Forum Discussion
Are these local executions (i.e. the Snaplex property in the PipeExec is empty)?
For local executions, PipeExec will try to send input documents to the least-loaded child execution. So, an imbalance like this can occur when the child executions are able to process the inputs slightly faster than the incoming rate. I’d need to take a closer look at the execution stats of the parent and child executions to see if that’s really the case.
- jamesv7 years agoNew Contributor II
Yep, Snaplex property is empty.
There’s only one node in this specific instance, too.
I think in this case I don’t need to reuse executions, as it’s been a while since I reexamined what I was doing in the intermediate pipeline execute which doesn’t really need to be parallelized any more, so I might end up just getting rid of “reuse pipeline executions” at this point!
- tstack7 years agoFormer Employee
The uneven distribution looks like a bug and one has been filed.
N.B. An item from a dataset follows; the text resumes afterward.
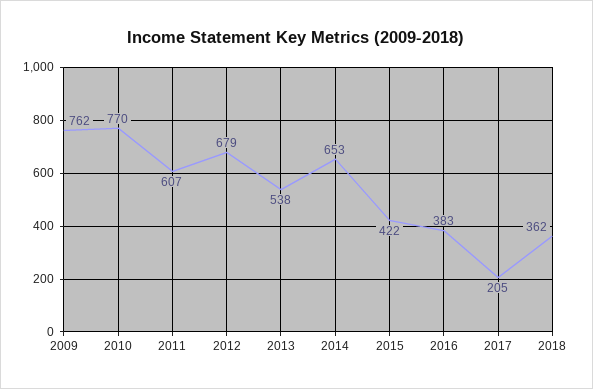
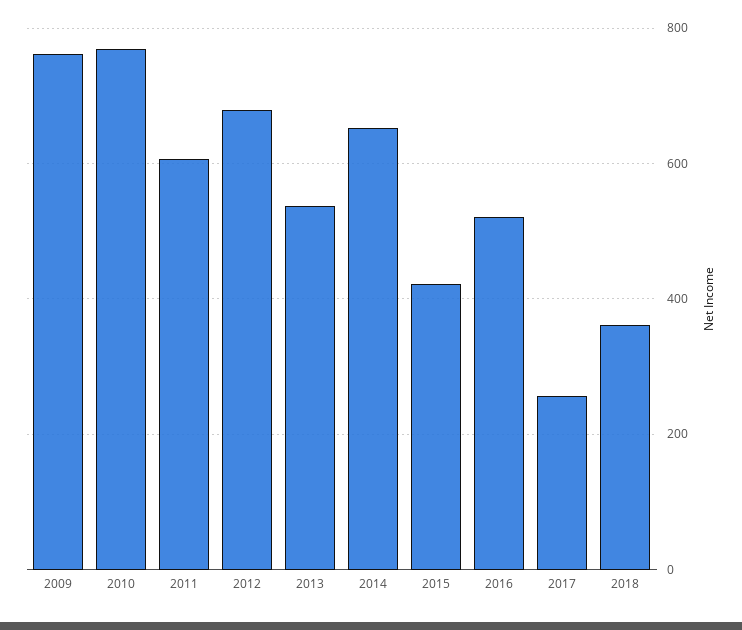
2016: 383 -> 520
2017: 205 -> 260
I think the problem is that PipeExec is unable to determine exactly how many docs are actively being worked on in some cases and it was assuming the pipeline was not under load when it really was. One case where this can happen is with snaps that work in batches. They consume multiple documents quickly and the platform cannot tell if the snap has finished working on the document or not. So, PipeExec thinks the child is free, when really the docs have only partially been processed.